Workplace harassment increased during the pandemic
The pandemic-imposed transition to remote work has not ended workplace harassment. In fact, there’s some evidence it sparked more of it, while increasing work pressure on most employees, according to a report by non-profit organisation Project Include.
“Harassment and hostility are taking new forms since the pandemic, and workplace expectations and monitoring have ramped up, along with an increase in mental health conditions and anxiety,” the organisation says.
The research analyzed remote workplace experiences in the tech sector since Covid-19. From May 2020 to February 2021, Project Include interviewed a dozen tech workers, experts, and surveyed over 3,000 respondents across 48 countries, 50 industries, and 8 work levels.
The report found that more than a quarter of respondents said they experienced gender-based harassment more often or much more often since Covid-19 and almost all (98%) of those respondents self-identified as women, or as genderqueer or nonbinary people.

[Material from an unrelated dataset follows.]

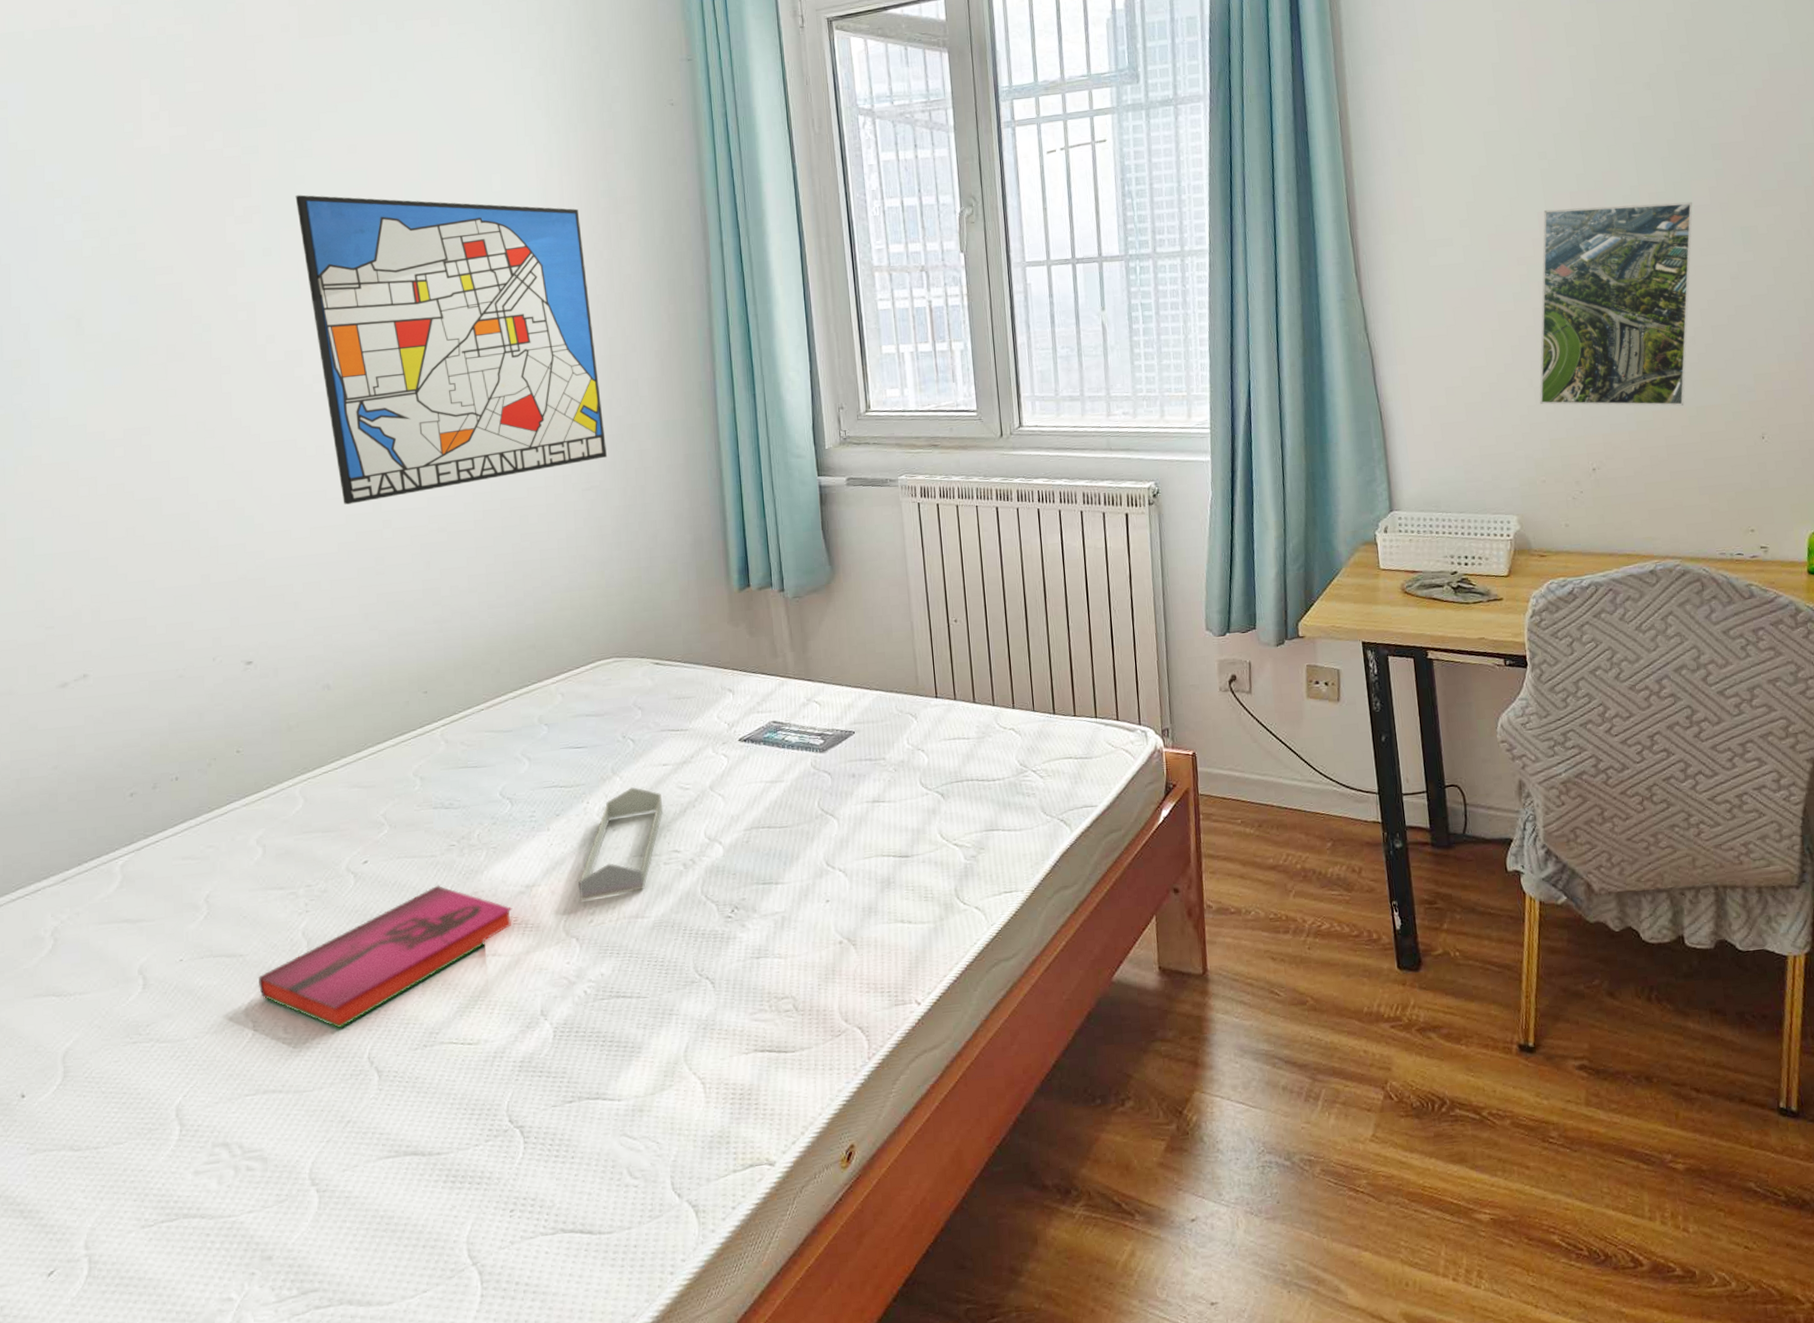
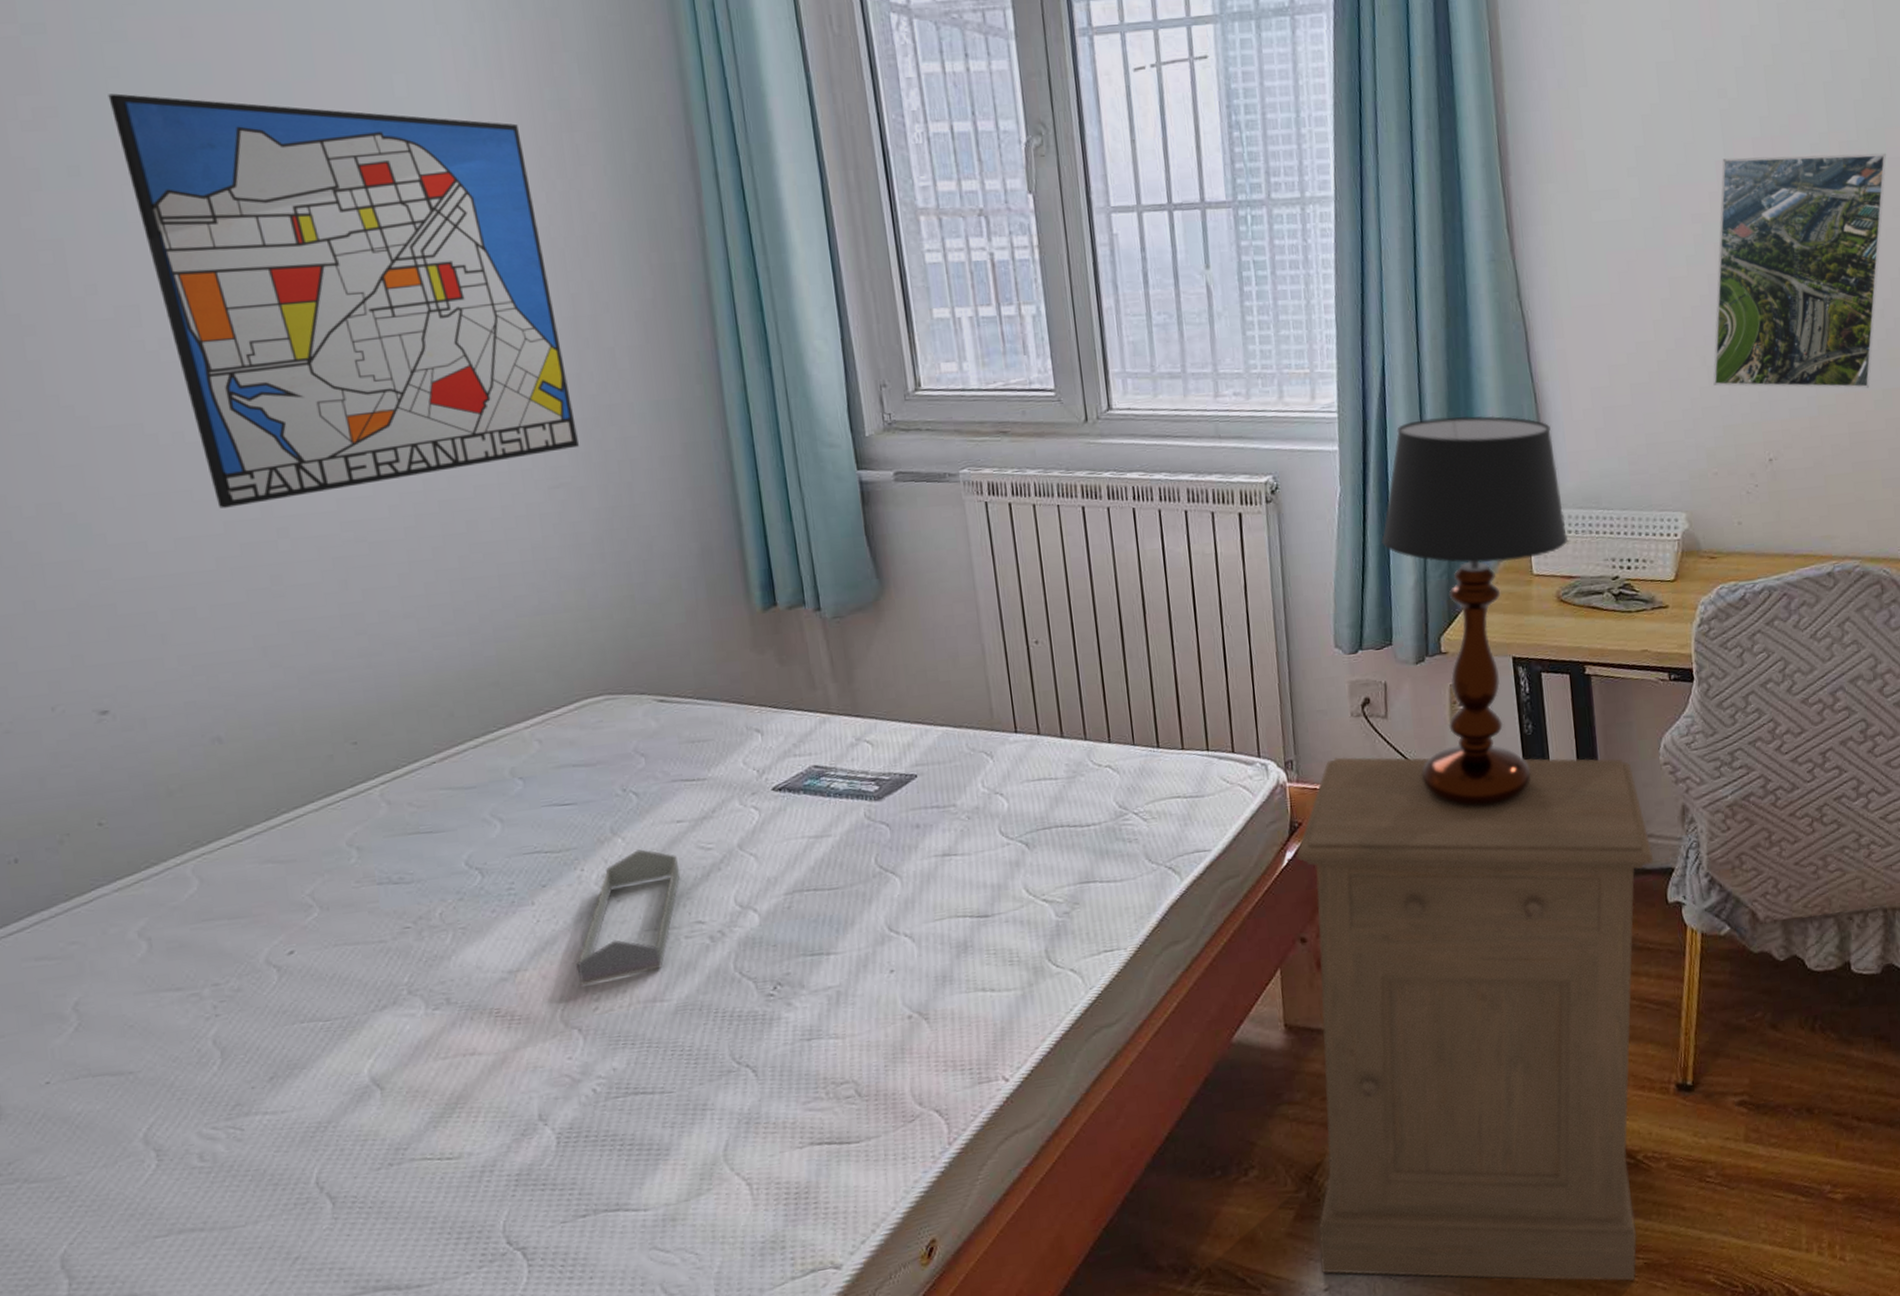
hardback book: present [257,885,513,1029] -> none [156,975,493,1152]
cabinet: none [1171,726,1494,1235] -> present [1296,756,1654,1281]
table lamp: none [1247,431,1411,776] -> present [1381,415,1568,807]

More specifically, 26% of respondents said they experienced an increase in gender-based harassment at work during the pandemic, 10% experienced an increase in harassment related to their race or ethnicity, and 14% experienced an increase in harassment based on their age. Slightly more respondents experienced increased levels of hostility (30%, 13% and 15%, respectively).
Groups that experienced harassment more often
The report found that increased gender harassment was experienced more often by people from specific marginalized groups.
“We found increased anxiety in workers who experienced harassment, hostility and higher work expectations, an increase in harassment for women and nonbinary people, Asian, Black, and Latinx people, transgender people, and especially people with more than one of these identities, work and tool overload, and inconsistent, poorly created or non existent remote work communication practices,” Project Include says.
People who experienced an increase in gender-based harassment were:
- 39% Asian women and/or nonbinary people
- 25% Black women and/or nonbinary people
- 38% of Latinx women and/or nonbinary people
- 35% of Multi-racial women and/or nonbinary people
- 37% of White women and/or nonbinary people
- 1 of 3 Indigenous woman and 4 of 8 Middle Eastern women
Transgender respondents were almost twice as likely to have experienced increased gender harassment (42%) than cisgender respondents (25%), with transgender male and nonbinary/male employees (50%) even more likely.
The workers who were most likely to experience an increase in age harassment and age hostility since Covid-19 were age 50 and above (23%) in both, compared to 15% and 14% respectively on average for all workers.
Harassment over chat, email and video meetings
Significantly more respondents experienced harassment over chat (45%), email (41%) or video meetings (41%) than productivity (25%) tools, though no specific company’s tool was listed more than others. Respondents noted that individual harassers would follow them across online spaces to where they were; they were often harassed in 1:1 and other less public situations.
Work pressure on employees has increased
At the same time, whether by design or inadvertently, companies have increased work pressure on their employees since Covid-19. According to the survey, employees are being hurt by increased work expectations, poor communication practices, and a focus on activity over productivity.
People are working longer hours, with 64% saying their work hours have increased since Covid-19. Many felt increased pressure to be online, even outside of working hours, and to be available for their managers.
More than 10% of respondents said managers were checking on them daily, with almost 5% being checked on two or more times a day and nearly 1% five or more times a day. 53% felt more pressure to get online or post online for work as quickly as possible, while more than a third of people (37%) said their managers expected them to be available on demand.
Leaders need to build a more effective and healthier team and culture
Project Include suggests that leaders first need to understand that there is a systemic problem in the tech sector; “that tech has been built on a foundation of inequity and exclusion that will require changes in leadership to make it more diverse at its highest levels.”
“Company leaders need to actively counteract systemic problems in all our communications and processes to build a more effective and healthier team and culture.”
The organisation calls on leaders to make mental health a top consideration in all decisions, processes, funding, and planning, and suggests that companies should proactively address mental health and offer all workers support and resources instead of placing the burden on employees to work on their mental health on their own.
Leadership teams need to focus on what people actually need to be able to do their best work and need to realize that an employee is more effective when well-rested and trusted. In addition, they need to model these changes themselves, showing they are experiencing the same anxieties and challenges and are taking time to rest and recover, Project Include says.